Interview

Sandbar's Stream ring records voice notes and controls music with a touchpad — shipping to consumers in summer 2026

Nov 5, 2025 with Mina Fahmi

Key Points

  • Sandbar's Stream Ring captures voice notes via a finger-worn touchpad and ships to consumers summer 2026, targeting the gap between thought and capture when hands are occupied.
  • Co-founders Mina and Kirak spent 18 months testing working prototypes with non-technical users including a marketing professor and bodywork coach, who reported organic daily use.
  • The New York startup is initiating mass production with a Taiwan-based manufacturing partner in 2026, with pre-orders open now.
Sandbar's Stream ring records voice notes and controls music with a touchpad — shipping to consumers in summer 2026

Summary

Sandbar, founded by Mina and co-founder Kirak, is building two linked products — Stream and the Stream Ring — positioned as a minimal-friction voice capture device rather than a broad AI assistant.
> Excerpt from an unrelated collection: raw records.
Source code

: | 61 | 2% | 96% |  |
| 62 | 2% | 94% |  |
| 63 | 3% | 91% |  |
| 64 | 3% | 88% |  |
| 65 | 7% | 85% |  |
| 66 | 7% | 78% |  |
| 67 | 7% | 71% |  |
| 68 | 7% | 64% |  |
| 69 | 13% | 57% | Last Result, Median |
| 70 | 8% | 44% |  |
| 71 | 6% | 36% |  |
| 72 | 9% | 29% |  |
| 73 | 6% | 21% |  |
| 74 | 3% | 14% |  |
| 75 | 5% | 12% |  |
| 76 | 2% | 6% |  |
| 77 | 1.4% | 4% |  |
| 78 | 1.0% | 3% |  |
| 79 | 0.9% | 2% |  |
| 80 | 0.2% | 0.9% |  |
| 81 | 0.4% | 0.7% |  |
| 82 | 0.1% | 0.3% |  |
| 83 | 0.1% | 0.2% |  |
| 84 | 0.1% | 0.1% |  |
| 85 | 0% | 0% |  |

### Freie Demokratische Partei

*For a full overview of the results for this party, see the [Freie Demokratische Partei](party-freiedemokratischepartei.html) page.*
The core use case is simple: users hold a touchpad on the ring, whisper a thought or idea into the top, release, and the audio is processed and saved into a structured notes log via the companion app. Music control is also handled through the touchpad interface.

The founding team carries relevant pedigree. Mina and Kirak previously worked together at Control Labs, a neural interface startup acquired by Meta, where they developed wrist-worn input devices. That hardware background informs Sandbar's deliberate, iteration-heavy approach to form factor.

The company has been building for approximately two years and has spent the last 18 months living with working prototypes, extending test units to friends, family, and non-technical users including a marketing professor and a bodywork coach. Both reported organic daily use, which Sandbar treats as its primary validation signal before scaling.

On the manufacturing side, Sandbar is currently initiating its next build with a Taiwan-based manufacturing partner, with mass production scheduled to ramp in 2026 and consumer shipments beginning summer 2026. Pre-orders are open now.

The product thesis is deliberately narrow. Rather than competing with general-purpose AI assistants, Sandbar targets the gap between a thought occurring and that thought being captured — specifically for users whose phone is pocketed and hands are occupied. The companion app surfaces a chronological log of voice interactions and saved notes, with the ability to review patterns in thinking over time. The team frames Apple Notes as the status quo they are displacing, noting that most people's note libraries are unstructured mixes of grocery lists, personal writing, and long-term plans.

Sandbar is based in New York, which the team cites as an advantage for field-testing wearables in public without drawing attention and for accessing feedback from users outside the tech industry.